E il buio? Non è un nemico: in natura può vivere mesi con luce minima senza alcun danno. (Ma questo lo vedremo nei prossimi articoli!)
Perché qualcuno dice il contrario
Sul web c’è chi, con grande sicurezza, sconsiglia il frigorifero per il Marimo. A volte è disinformazione involontaria, altre volte un modo — poco elegante — per screditare chi lavora con competenza e passione… o semplicemente per incentivare la vendita di collane con Marimo da portare al collo. A 37 °C.
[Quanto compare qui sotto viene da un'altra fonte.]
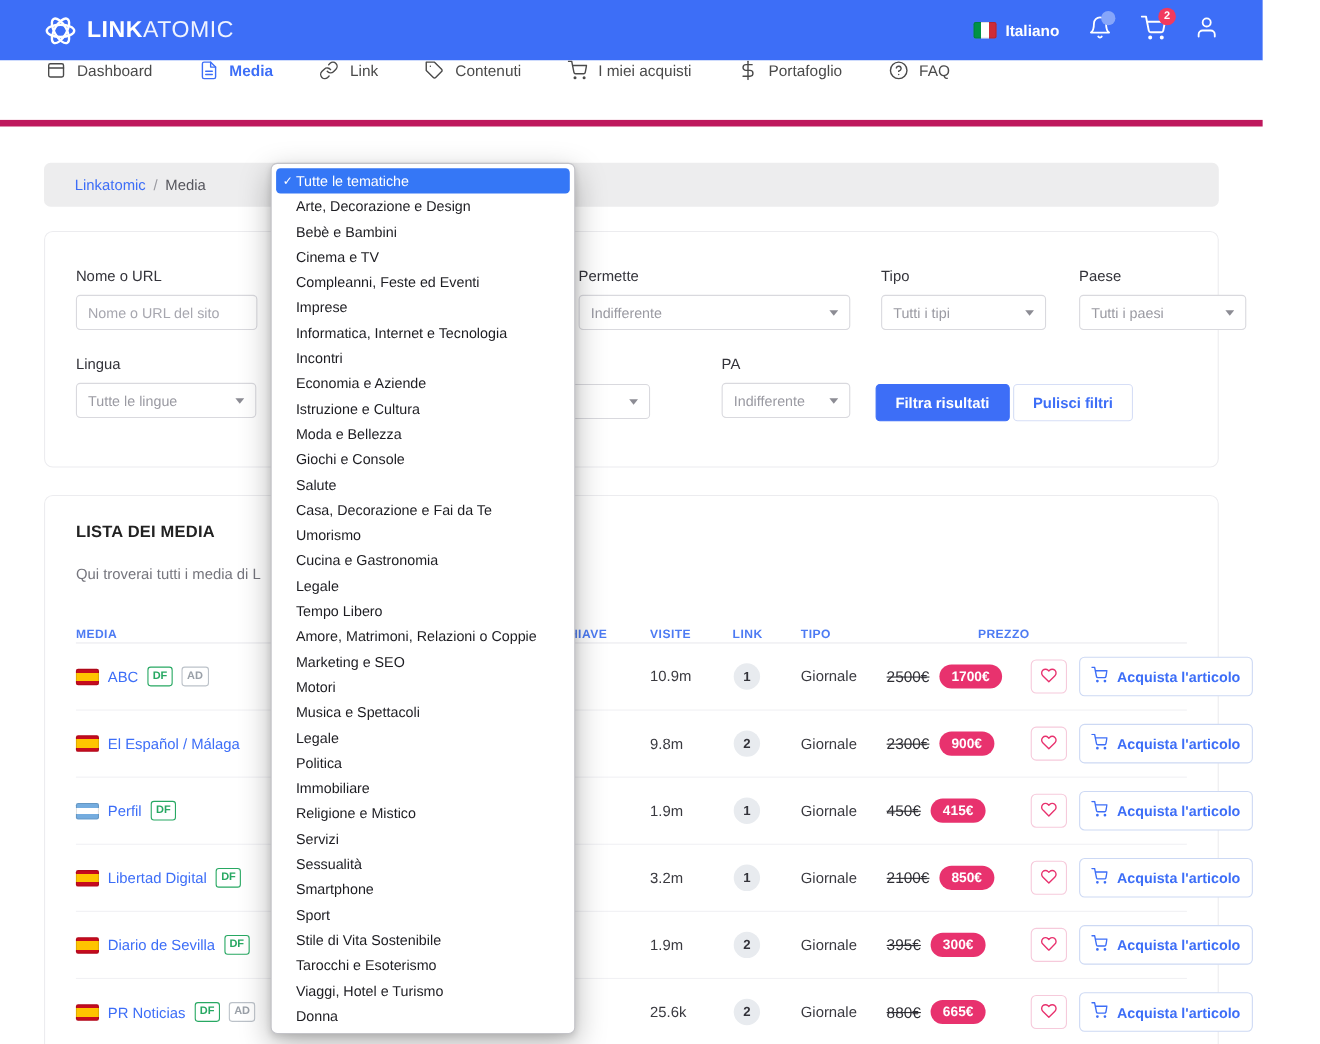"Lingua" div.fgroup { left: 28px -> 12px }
Esattamente quello che non si deve fare.
E poi ci sono le illusioni ottiche dell’estate: un Marimo può sembrare “in forma” anche dopo settimane di caldo, ma chi lo conosce davvero sa riconoscere i primi segnali di sofferenza — perdita di compattezza, tessuto meno sodo, un inizio di degrado che spesso passa inosservato… finché è troppo tardi. I danni del caldo, purtroppo, sono irreversibili.
Vacanze frigorifere: il rito che salva vite
Da questa intuizione sono nate le vacanze frigorifere: un rito bizzarro ma efficace, condiviso da centinaia di appassionati, che ogni estate mettono i loro Marimo al fresco e immortalano l’evento con fotografie. Un gesto semplice che, negli anni, ha salvato centinaia di migliaia di Marimo.
E siete voi i primi a diffondere il verbo… dopo averlo provato!

Il Marimometro
Dopo anni a ricordarvi di controllare il caldo, abbiamo creato qualcosa che potesse aiutarvi in modo semplice e immediato: il Marimometro.
È il primo termometro pensato per il Marimo, che vi permette di monitorare la temperatura dell’acqua — e quindi lo stato di salute del vostro piccolo amico verde — con un colpo d’occhio.
- Si applica all’esterno del vetro e funziona senza batterie.
- Basta leggere le emoji per capire subito se il Marimo sta “sorridendo”… o se è il momento di mandarlo in vacanza in frigorifero.
Il consiglio Clo’eT
Se le temperature in casa superano i 26–27 °C per molte ore, sposta il tuo Marimo in frigorifero e lascialo lì finché il caldo persiste. È un accorgimento semplice che può allungare di molto la vita del tuo Marimo.
Prenditi cura del tuo Marimo in modo responsabile, informandoti da fonti scientifiche e affidabili. Noi non vendiamo frigoriferi, ma consigli che funzionano per preservare e far prosperare il tuo Marimo il più a lungo possibile.